Karp wasn’t sure how he felt about her adopting his “other” family. “Uncle Vladimir” was actually his great- uncle Vladimir Karchovski, his paternal grandfather’s brother and, of greater concern, a power in the Russian mob over in Brighton Beach.

He did not know the man well. He’d always been a distant relative, seen rarely on childhood visits to his grandfather’s house. Back then he’d just been a nice old man who liked to lift him up to eye level, ask if he’d been a good boy, and when he responded in the affirmative, gave him pieces of licorice candy he kept individually wrapped in his coat pockets.

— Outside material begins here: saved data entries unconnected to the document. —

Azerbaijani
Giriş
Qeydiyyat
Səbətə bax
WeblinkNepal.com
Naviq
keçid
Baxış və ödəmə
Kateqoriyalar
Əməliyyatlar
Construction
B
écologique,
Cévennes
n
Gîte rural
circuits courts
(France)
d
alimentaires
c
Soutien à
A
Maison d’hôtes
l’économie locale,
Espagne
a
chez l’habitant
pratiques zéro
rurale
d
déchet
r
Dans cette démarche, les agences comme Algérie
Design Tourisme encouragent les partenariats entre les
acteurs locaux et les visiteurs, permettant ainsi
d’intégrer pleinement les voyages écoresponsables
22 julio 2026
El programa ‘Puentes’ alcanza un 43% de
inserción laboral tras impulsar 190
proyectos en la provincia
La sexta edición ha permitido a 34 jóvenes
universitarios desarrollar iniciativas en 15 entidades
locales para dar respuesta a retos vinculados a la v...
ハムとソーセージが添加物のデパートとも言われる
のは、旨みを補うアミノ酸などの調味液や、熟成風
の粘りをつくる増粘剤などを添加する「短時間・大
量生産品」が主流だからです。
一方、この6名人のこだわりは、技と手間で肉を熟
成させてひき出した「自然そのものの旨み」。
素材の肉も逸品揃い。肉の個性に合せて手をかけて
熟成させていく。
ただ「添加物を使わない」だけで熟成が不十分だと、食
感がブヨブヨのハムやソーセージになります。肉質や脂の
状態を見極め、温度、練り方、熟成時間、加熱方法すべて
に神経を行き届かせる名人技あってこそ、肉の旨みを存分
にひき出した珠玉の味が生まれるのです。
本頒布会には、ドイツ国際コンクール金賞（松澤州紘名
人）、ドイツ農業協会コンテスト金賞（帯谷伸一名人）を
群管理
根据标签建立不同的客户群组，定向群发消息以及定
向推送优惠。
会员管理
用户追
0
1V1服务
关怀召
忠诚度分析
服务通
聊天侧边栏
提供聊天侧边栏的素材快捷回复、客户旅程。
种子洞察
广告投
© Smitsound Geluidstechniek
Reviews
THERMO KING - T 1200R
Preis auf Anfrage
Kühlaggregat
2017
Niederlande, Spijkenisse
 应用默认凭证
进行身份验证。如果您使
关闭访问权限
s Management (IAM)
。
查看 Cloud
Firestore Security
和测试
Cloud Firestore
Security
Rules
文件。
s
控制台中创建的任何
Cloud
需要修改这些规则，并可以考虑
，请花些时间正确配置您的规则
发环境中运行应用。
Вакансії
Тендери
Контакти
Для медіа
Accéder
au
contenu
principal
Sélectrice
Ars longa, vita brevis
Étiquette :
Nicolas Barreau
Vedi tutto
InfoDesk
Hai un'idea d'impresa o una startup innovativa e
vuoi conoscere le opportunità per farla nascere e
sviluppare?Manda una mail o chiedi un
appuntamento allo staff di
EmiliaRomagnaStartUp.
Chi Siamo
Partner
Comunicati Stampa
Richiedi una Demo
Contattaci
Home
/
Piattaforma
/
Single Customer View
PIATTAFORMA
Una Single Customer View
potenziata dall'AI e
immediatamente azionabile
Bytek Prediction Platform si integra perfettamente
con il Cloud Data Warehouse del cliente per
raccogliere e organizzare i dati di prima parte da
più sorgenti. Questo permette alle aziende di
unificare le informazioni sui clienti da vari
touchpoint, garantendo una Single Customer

Only when Karp had grown older, probably about the time he entered law school, did his father spill the beans and tell him the truth about his uncle “the gangster.” The announcement had stunned him. His dream was to become a prosecutor with the New York District Attorney’s Office and somehow “gangster” and “prosecutor” didn’t seem to mix well. But his father had assured him that “that” side of the family had always kept their affairs to themselves, and after Karp got on with the DAO, it had been understood that so long as no laws were broken in the County of New York, there would be no cause for family strife.